The baseline forecast envisions a 5.2 percent contraction in global GDP in 2020, using market exchange rate weights—the deepest global recession in decades, despite the extraordinary efforts of governments to counter the downturn with fiscal and monetary policy support. Over the longer horizon, the deep recessions triggered by the pandemic are expected to leave lasting scars through lower investment, an erosion of human capital through lost work and schooling, and fragmentation of global trade and supply linkages.
Every region is subject to substantial growth downgrades. East Asia and the Pacific will grow by a scant 0.5%. South Asia will contract by 2.7%, Sub-Saharan Africa by 2.8%, Middle East and North Africa by 4.2%, Europe and Central Asia by 4.7%, and Latin America by 7.2%. These downturns are expected to reverse years of progress toward development goals and tip tens of millions of people back into extreme poverty.

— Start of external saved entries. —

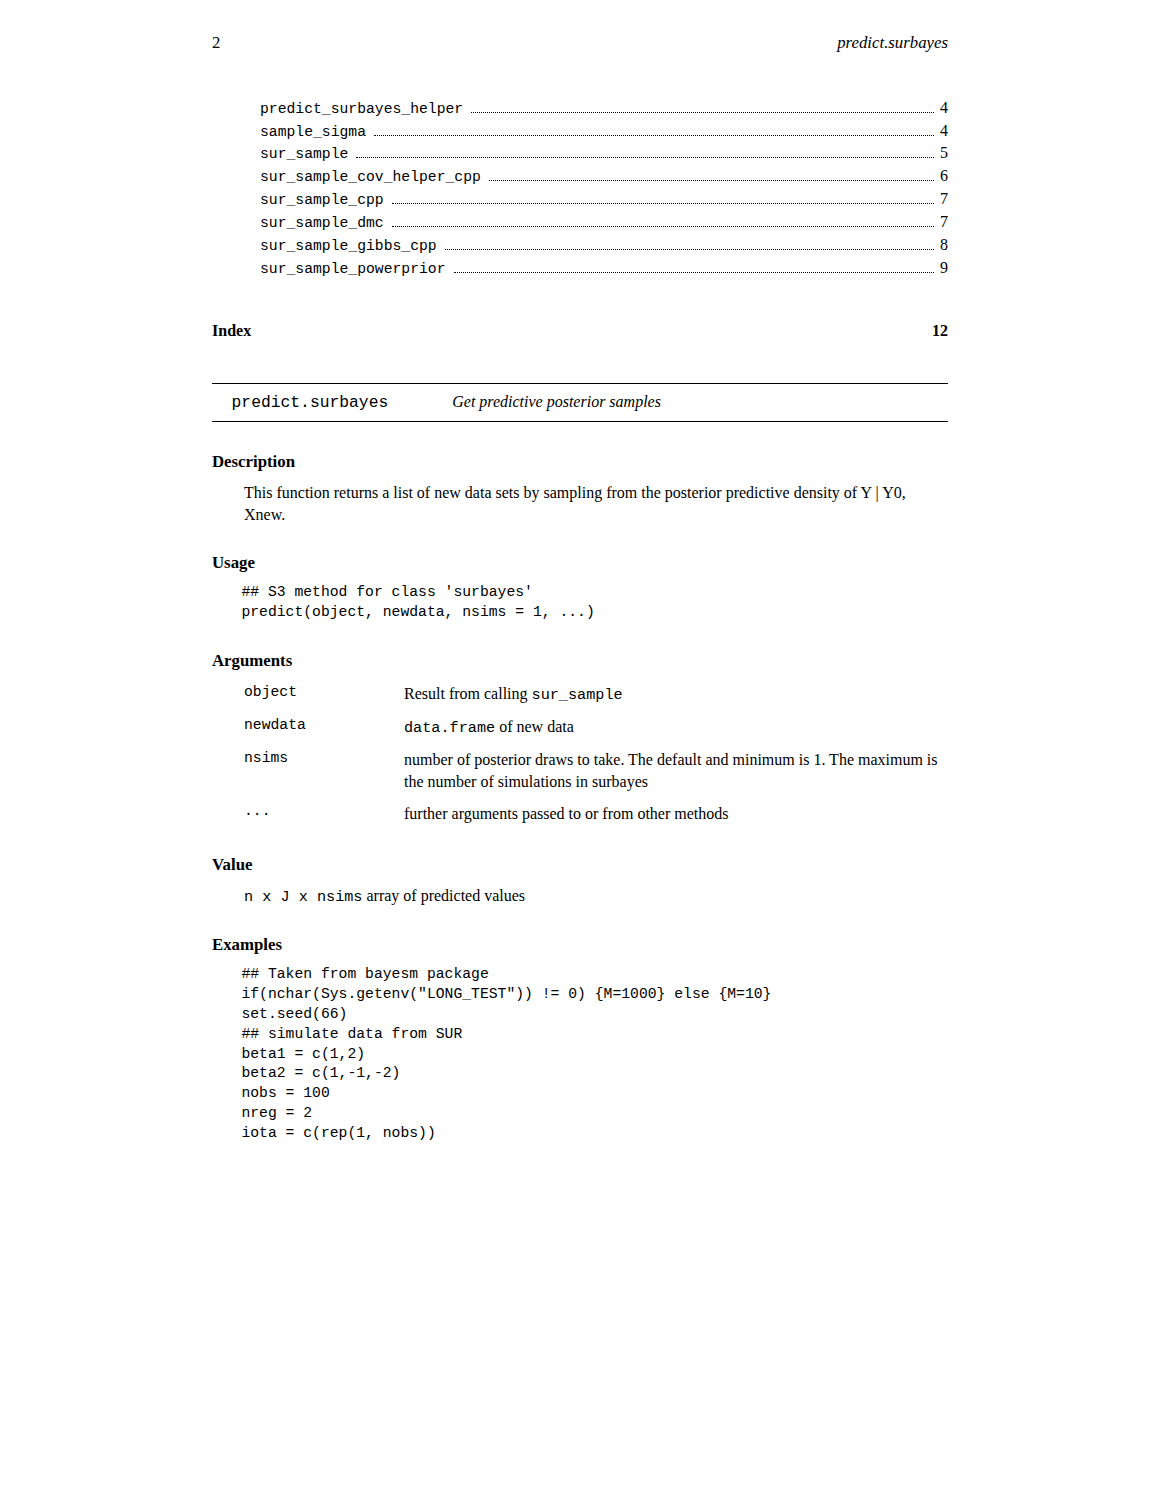2 predict.surbayes
predict_surbayes_helper 4
sample_sigma 4
sur_sample 5
sur_sample_cov_helper_cpp 6
sur_sample_cpp 7
sur_sample_dmc 7
sur_sample_gibbs_cpp 8
sur_sample_powerprior 9
Index 12
predict.surbayes Get predictive posterior samples
Description
This function returns a list of new data sets by sampling from the posterior predictive density of Y | Y0, Xnew.
Usage
## S3 method for class 'surbayes'
predict(object, newdata, nsims = 1, ...)
Arguments
object
Result from calling sur_sample
newdata
data.frame of new data
nsims
number of posterior draws to take. The default and minimum is 1. The maximum is the number of simulations in surbayes
...
further arguments passed to or from other methods
Value
n x J x nsims array of predicted values
Examples
## Taken from bayesm package
if(nchar(Sys.getenv("LONG_TEST")) != 0) {M=1000} else {M=10}
set.seed(66)
## simulate data from SUR
beta1 = c(1,2)
beta2 = c(1,-1,-2)
nobs = 100
nreg = 2
iota = c(rep(1, nobs))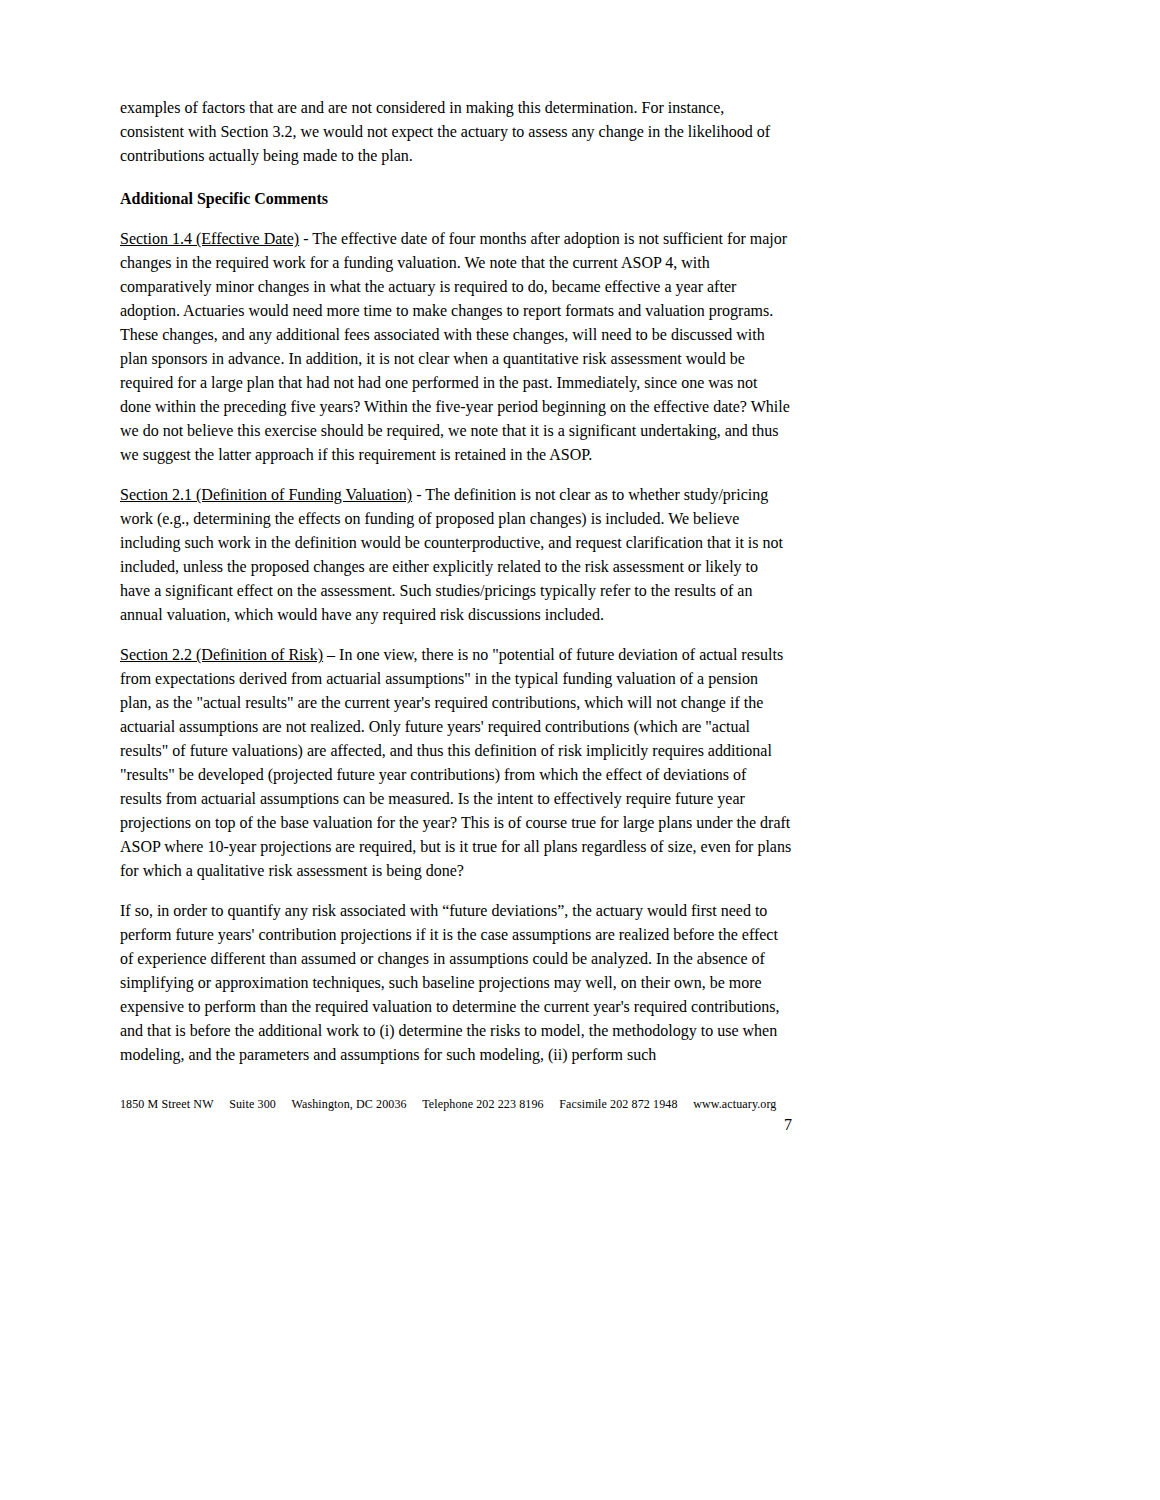examples of factors that are and are not considered in making this determination. For instance, consistent with Section 3.2, we would not expect the actuary to assess any change in the likelihood of contributions actually being made to the plan.
Additional Specific Comments
Section 1.4 (Effective Date) - The effective date of four months after adoption is not sufficient for major changes in the required work for a funding valuation. We note that the current ASOP 4, with comparatively minor changes in what the actuary is required to do, became effective a year after adoption. Actuaries would need more time to make changes to report formats and valuation programs. These changes, and any additional fees associated with these changes, will need to be discussed with plan sponsors in advance. In addition, it is not clear when a quantitative risk assessment would be required for a large plan that had not had one performed in the past. Immediately, since one was not done within the preceding five years? Within the five-year period beginning on the effective date? While we do not believe this exercise should be required, we note that it is a significant undertaking, and thus we suggest the latter approach if this requirement is retained in the ASOP.
Section 2.1 (Definition of Funding Valuation) - The definition is not clear as to whether study/pricing work (e.g., determining the effects on funding of proposed plan changes) is included. We believe including such work in the definition would be counterproductive, and request clarification that it is not included, unless the proposed changes are either explicitly related to the risk assessment or likely to have a significant effect on the assessment. Such studies/pricings typically refer to the results of an annual valuation, which would have any required risk discussions included.
Section 2.2 (Definition of Risk) – In one view, there is no "potential of future deviation of actual results from expectations derived from actuarial assumptions" in the typical funding valuation of a pension plan, as the "actual results" are the current year's required contributions, which will not change if the actuarial assumptions are not realized. Only future years' required contributions (which are "actual results" of future valuations) are affected, and thus this definition of risk implicitly requires additional "results" be developed (projected future year contributions) from which the effect of deviations of results from actuarial assumptions can be measured. Is the intent to effectively require future year projections on top of the base valuation for the year? This is of course true for large plans under the draft ASOP where 10-year projections are required, but is it true for all plans regardless of size, even for plans for which a qualitative risk assessment is being done?
If so, in order to quantify any risk associated with “future deviations”, the actuary would first need to perform future years' contribution projections if it is the case assumptions are realized before the effect of experience different than assumed or changes in assumptions could be analyzed. In the absence of simplifying or approximation techniques, such baseline projections may well, on their own, be more expensive to perform than the required valuation to determine the current year's required contributions, and that is before the additional work to (i) determine the risks to model, the methodology to use when modeling, and the parameters and assumptions for such modeling, (ii) perform such
1850 M Street NW Suite 300 Washington, DC 20036 Telephone 202 223 8196 Facsimile 202 872 1948 www.actuary.org
7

Emerging market and developing economies will be buffeted by economic headwinds from multiple quarters: pressure on weak health care systems, loss of trade and tourism, dwindling remittances, subdued capital flows, and tight financial conditions amid mounting debt. Exporters of energy or industrial commodities will be particularly hard hit. While agriculture markets are well supplied globally, trade restrictions and supply chain disruptions could yet raise food security issues in some places.